(Beginning of SOURCE TEXT)

The Starry Heaven Above and the Moral Law Within

The Starry Heaven Above and the Moral Law Within October 13, 2019

 

Interstellar
A Hubble Space Telescope image from NASA/ESA
(Wikimedia Commons public domain)

 

I published the column below in the Deseret News back in 2012:

 

In one of his dialogues, the Greek philosopher Plato cites his beloved teacher, Socrates, as saying that “philosophy begins in wonder.”

 

Plato’s student Aristotle expresses a similar sentiment in his “Metaphysics”: “It was,” Aristotle says, “their wonder, astonishment, that first led men to philosophize and still leads them.”

 

In ancient Greece, of course, science hadn’t yet emerged as a separate discipline.  For many centuries thereafter, it would be termed “natural philosophy.”  Thus, for pre-modern thinkers – and, presumably, for most modern scientists – science too “begins in wonder.”

 

And there is much to wonder at, even beyond the vast distances of the universe and the uncountable numbers of its stars.

 

All the laws of physics were in place, for instance, within an unbelievably tiny fraction of a second after the Big Bang in which, roughly 13.75 billion years ago, our universe came to be.  That such a literally incomprehensible explosion instantly sorted itself out along orderly lines demands explanation, to put it mildly.

 

“The most incomprehensible thing about the world,” Albert Einstein is reported to have said, “is that it is comprehensible.”  Why is the universe orderly, law-like, and rational?  The title of a famous 1960 article by Eugene Wigner, a Hungarian-American theoretical physicist and mathematician who would share the Nobel Prize three years later, conveys his puzzlement: “The Unreasonable Effectiveness of Mathematics in the Natural Sciences.”  (In his later years, Wigner studied the Vedanta school of Hinduism, which teaches that an all-pervading consciousness undergirds the physical cosmos.)

(End of SOURCE TEXT)
(Beginning of ENTRIES SUPPLIED)

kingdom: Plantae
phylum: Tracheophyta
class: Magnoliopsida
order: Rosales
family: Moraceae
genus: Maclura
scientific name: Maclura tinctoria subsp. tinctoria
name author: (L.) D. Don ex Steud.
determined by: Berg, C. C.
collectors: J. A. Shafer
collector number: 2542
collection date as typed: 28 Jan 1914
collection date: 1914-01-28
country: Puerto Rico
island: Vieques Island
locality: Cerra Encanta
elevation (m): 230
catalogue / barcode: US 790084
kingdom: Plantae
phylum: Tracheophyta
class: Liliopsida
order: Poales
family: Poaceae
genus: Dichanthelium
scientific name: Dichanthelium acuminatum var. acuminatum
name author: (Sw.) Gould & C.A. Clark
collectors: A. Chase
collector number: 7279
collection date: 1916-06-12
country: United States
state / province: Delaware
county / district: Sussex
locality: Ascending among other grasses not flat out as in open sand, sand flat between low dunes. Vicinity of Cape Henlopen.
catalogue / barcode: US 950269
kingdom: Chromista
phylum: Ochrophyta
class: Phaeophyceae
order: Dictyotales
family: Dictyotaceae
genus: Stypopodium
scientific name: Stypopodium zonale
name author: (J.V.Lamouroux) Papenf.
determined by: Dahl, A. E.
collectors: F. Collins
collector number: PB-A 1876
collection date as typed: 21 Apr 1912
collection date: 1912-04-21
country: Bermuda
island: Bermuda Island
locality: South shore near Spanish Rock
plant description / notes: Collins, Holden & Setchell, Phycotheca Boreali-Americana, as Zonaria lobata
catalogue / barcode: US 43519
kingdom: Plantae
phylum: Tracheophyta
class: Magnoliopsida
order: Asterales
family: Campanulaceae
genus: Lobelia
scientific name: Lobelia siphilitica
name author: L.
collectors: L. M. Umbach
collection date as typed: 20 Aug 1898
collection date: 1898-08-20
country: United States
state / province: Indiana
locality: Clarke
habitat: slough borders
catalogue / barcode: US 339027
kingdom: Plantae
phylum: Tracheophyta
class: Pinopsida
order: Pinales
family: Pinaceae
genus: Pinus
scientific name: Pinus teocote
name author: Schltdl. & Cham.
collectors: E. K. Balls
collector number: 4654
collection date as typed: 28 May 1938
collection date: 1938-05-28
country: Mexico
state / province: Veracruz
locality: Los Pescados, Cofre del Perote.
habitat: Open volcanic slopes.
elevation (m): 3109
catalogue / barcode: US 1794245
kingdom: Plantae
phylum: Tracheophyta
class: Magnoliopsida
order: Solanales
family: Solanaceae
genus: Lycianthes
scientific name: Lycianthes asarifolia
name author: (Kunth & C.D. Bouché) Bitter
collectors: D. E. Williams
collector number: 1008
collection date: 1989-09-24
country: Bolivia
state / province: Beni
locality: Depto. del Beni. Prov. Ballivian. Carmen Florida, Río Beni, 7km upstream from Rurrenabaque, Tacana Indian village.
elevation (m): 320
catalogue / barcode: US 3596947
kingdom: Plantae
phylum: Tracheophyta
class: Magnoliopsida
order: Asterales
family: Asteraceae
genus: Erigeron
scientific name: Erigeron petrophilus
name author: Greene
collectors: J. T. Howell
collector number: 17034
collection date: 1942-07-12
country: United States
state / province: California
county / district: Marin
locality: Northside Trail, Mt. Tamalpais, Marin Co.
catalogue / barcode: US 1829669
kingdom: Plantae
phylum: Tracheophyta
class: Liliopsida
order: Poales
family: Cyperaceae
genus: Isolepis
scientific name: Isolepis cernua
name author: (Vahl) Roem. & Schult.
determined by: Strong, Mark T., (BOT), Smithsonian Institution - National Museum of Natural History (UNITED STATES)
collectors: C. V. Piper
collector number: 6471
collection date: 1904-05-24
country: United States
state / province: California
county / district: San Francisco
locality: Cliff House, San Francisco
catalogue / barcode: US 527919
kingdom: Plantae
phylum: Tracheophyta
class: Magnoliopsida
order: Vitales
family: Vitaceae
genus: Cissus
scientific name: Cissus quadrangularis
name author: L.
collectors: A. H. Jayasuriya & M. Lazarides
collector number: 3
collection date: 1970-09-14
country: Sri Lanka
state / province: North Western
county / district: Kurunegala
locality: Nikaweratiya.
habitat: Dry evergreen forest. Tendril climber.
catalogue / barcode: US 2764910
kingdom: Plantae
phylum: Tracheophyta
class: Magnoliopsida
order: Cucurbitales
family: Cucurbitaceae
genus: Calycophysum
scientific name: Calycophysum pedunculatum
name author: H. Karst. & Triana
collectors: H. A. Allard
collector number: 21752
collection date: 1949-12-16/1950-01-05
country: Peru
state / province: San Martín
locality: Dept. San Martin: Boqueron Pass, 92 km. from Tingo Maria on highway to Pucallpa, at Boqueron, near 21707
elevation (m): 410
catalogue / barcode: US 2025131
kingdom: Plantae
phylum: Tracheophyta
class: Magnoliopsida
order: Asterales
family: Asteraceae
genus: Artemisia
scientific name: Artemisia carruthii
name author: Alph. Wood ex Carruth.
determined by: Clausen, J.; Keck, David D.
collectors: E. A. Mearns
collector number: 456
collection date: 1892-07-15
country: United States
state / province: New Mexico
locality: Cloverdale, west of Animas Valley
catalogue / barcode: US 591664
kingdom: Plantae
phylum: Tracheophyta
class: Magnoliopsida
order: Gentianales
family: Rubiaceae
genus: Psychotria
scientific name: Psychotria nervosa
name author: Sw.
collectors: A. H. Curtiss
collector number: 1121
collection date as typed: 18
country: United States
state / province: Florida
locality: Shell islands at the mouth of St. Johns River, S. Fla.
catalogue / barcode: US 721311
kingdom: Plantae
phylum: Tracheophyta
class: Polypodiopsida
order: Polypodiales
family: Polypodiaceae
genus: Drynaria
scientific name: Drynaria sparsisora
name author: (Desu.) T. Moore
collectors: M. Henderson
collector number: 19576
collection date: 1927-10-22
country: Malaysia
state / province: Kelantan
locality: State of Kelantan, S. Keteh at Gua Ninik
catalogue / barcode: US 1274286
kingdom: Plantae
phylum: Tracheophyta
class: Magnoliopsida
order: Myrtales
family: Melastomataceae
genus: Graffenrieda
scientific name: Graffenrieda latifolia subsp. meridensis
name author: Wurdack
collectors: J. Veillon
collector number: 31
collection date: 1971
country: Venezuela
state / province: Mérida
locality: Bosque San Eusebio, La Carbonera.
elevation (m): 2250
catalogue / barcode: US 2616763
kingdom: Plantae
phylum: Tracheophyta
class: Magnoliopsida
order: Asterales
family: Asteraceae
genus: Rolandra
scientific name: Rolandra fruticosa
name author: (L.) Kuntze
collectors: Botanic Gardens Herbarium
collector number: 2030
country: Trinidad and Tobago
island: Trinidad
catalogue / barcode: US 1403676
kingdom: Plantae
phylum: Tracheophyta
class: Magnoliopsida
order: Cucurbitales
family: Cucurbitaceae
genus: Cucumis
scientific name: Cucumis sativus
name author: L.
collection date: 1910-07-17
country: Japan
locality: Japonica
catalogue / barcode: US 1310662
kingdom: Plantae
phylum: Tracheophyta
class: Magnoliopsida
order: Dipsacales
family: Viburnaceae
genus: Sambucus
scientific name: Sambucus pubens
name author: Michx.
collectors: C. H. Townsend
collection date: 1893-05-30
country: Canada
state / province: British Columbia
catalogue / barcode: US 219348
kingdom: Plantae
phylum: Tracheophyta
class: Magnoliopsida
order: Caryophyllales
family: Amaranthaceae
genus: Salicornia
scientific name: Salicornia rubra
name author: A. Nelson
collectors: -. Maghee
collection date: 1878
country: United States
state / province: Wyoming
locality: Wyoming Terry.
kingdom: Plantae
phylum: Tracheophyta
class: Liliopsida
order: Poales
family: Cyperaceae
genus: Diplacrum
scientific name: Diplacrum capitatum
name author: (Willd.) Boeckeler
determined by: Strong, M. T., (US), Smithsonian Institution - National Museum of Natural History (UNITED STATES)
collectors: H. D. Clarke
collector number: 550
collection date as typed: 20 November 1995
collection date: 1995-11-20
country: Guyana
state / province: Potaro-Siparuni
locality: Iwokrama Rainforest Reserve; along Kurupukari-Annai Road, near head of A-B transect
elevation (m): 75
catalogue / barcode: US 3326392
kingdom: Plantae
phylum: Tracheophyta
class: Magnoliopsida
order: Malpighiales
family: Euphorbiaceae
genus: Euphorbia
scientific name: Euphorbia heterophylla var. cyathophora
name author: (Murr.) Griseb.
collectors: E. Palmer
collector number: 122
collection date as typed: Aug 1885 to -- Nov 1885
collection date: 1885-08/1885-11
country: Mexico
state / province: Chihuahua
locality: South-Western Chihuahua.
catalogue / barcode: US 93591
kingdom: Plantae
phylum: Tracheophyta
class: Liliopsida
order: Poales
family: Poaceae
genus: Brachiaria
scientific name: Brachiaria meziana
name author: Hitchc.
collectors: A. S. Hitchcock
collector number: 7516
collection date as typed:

(End of ENTRIES SUPPLIED)

> **TASK TO COMPLETE**:
Please continue the column on wonder in philosophy and science, which appears above the rows, picking up right after its last sentence, "(In his later years, Wigner studied the Vedanta school of Hinduism, which teaches that an all-pervading consciousness undergirds the physical cosmos.)"

> **TASK RESPONSE**:
The remarkable diversity and richness of the living world, too, provoke awed wonder in many.  A poem by Elizabeth Barrett Browning captures that response beautifully:

 

Earth’s crammed with heaven,

And every common bush afire with God;

But only he who sees, takes off his shoes,

The rest sit round it and pluck blackberries,

And daub their natural faces unaware.

 

Even the militantly atheistic science writer Richard Dawkins is obliged to acknowledge that “Biology is the study of complicated things that give the appearance of having been designed for a purpose.”

 

Professor Dawkins is far from alone in believing that Darwinian evolutionary theory has proved any apparent design to be mere illusion and has “made it possible to be an intellectually fulfilled atheist.”  But, surely, even if one were to accept a rigorously undirected Darwinism, that would hardly seem to dispel our wonder at a mass of interstellar gas and dust that, having cooled and congealed, brings forth a pageant of whales, grasses, flamingos, and rhododendrons, ornamented with the occasional Bach, Shakespeare, and Dawkins.

 

However, it’s not only the physical universe that impresses.  Our innate ethical sense does, as well.

 

Moral law is notably uniform across cultures.  While applications can and do vary, fundamental values don’t.  No culture teaches that murder is good, that selfishness is a virtue, or that parents should be disrespected.

 

“The human mind has no more power of inventing a new value,” wrote C. S. Lewis, “than of imagining a new primary colour, or, indeed, of creating a new sun and a new sky for it to move in.” 

 

Another remarkable fact about morality is that it seems to come from outside of us, even above us.  If someone says that torturing kittens or small children is fun and morally permissible, we don’t simply dismiss it as a difference in taste, like preferring chocolate to vanilla.  We judge that person to be morally depraved and probably altogether sick.

 

There are, of course, naturalistic theories of the origin of morality that account for it as a result of evolution, the chance product of a trial-and-error process that has taught us what behaviors lead to the success (or failure) of communities.  We understand, for instance, that universal dishonesty would be lethal to a society.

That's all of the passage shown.